O período de manutenção garantido pela lei varia de 6 a 24 meses, conforme explicado pela ANS e detalhado no início deste artigo. O direito se extingue se o ex-empregado conseguir novo emprego com acesso a plano coletivo ou se o empregador cancelar o plano dos funcionários ativos.
Quem paga o plano de saúde após a demissão?
O ex-empregado passa a pagar o valor integral da mensalidade, incluindo a parte que antes era custeada pelo empregador.
Dependendo do plano corporativo, esse valor pode ser bem mais alto do que o desconto que aparecia no contracheque. A operadora não pode aumentar o custo nem reduzir a cobertura em relação ao que valia durante o contrato de trabalho.
Posso incluir dependentes no plano após a demissão?
Os dependentes que já estavam incluídos no plano durante o vínculo empregatício mantêm o direito de permanência automaticamente. Não é possível incluir novos dependentes durante o período de manutenção do plano corporativo.
Se o objetivo for incluir novos dependentes, a alternativa é contratar um novo plano de saúde para a família por meio de uma corretora credenciada, como a corretora Jocross.
O plano de saúde da Hapvida vale em outra cidade?
A Hapvida oferece cobertura nacional, com atendimento de urgência e emergência em qualquer unidade da rede no Brasil. A rede própria está presente em todas as regiões do país, no Nordeste, Sudeste, Sul, Centro-Oeste e Norte.
A composição da rede varia por cidade. Em Recife e em grande parte do Nordeste, a rede é majoritariamente própria da Hapvida. Em São Paulo, Belo Horizonte e Curitiba, a rede inclui unidades integradas por aquisições, como NotreDame Intermédica e Clinipam.

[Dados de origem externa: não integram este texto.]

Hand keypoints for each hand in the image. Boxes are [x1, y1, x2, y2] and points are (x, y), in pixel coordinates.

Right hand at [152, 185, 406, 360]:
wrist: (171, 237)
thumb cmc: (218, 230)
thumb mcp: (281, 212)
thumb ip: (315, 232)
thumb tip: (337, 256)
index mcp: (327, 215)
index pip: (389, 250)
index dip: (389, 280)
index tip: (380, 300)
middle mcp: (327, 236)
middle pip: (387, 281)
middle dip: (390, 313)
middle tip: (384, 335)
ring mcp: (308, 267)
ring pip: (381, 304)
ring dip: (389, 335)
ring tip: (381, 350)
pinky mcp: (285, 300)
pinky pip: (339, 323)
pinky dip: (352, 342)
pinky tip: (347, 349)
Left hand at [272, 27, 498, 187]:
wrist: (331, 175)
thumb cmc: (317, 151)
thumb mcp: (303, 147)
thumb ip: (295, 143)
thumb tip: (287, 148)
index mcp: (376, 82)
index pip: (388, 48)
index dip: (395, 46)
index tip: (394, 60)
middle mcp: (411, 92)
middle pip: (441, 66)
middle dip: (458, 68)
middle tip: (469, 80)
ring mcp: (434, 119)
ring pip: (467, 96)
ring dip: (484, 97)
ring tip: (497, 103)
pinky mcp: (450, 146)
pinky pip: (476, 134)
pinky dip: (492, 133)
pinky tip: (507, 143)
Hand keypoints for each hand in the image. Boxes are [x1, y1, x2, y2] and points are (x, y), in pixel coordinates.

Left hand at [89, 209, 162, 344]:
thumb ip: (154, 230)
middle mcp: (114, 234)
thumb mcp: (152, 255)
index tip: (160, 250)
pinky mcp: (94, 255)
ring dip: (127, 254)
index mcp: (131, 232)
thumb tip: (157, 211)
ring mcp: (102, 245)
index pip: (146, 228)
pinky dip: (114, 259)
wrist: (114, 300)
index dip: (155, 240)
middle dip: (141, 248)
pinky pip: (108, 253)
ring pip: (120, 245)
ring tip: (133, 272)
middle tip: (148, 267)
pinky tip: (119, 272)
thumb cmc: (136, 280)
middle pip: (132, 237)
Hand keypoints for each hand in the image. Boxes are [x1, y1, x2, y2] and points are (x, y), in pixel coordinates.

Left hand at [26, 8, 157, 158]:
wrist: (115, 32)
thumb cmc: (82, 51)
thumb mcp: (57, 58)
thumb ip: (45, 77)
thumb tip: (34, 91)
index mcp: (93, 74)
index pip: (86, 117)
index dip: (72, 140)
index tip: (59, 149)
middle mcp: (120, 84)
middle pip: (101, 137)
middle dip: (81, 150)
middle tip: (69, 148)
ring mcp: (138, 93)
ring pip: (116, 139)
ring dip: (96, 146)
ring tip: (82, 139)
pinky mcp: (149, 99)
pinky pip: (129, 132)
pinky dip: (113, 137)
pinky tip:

Um consultor da corretora Jocross mapeia as unidades disponíveis na cidade do cliente antes da contratação para evitar surpresas.
O que fazer se o empregador negar a manutenção do plano após demissão sem justa causa?
Se o empregador se recusar a permitir a manutenção do plano, o ex-empregado pode registrar reclamação na ANS pelo telefone 0800 701 9656 ou buscar orientação jurídica para fazer valer o direito garantido pelo artigo 30 da Lei 9.656/1998.
Enquanto isso, é prudente iniciar o processo de contratação de um novo plano junto a uma corretora de plano de saúde para evitar ficar sem cobertura.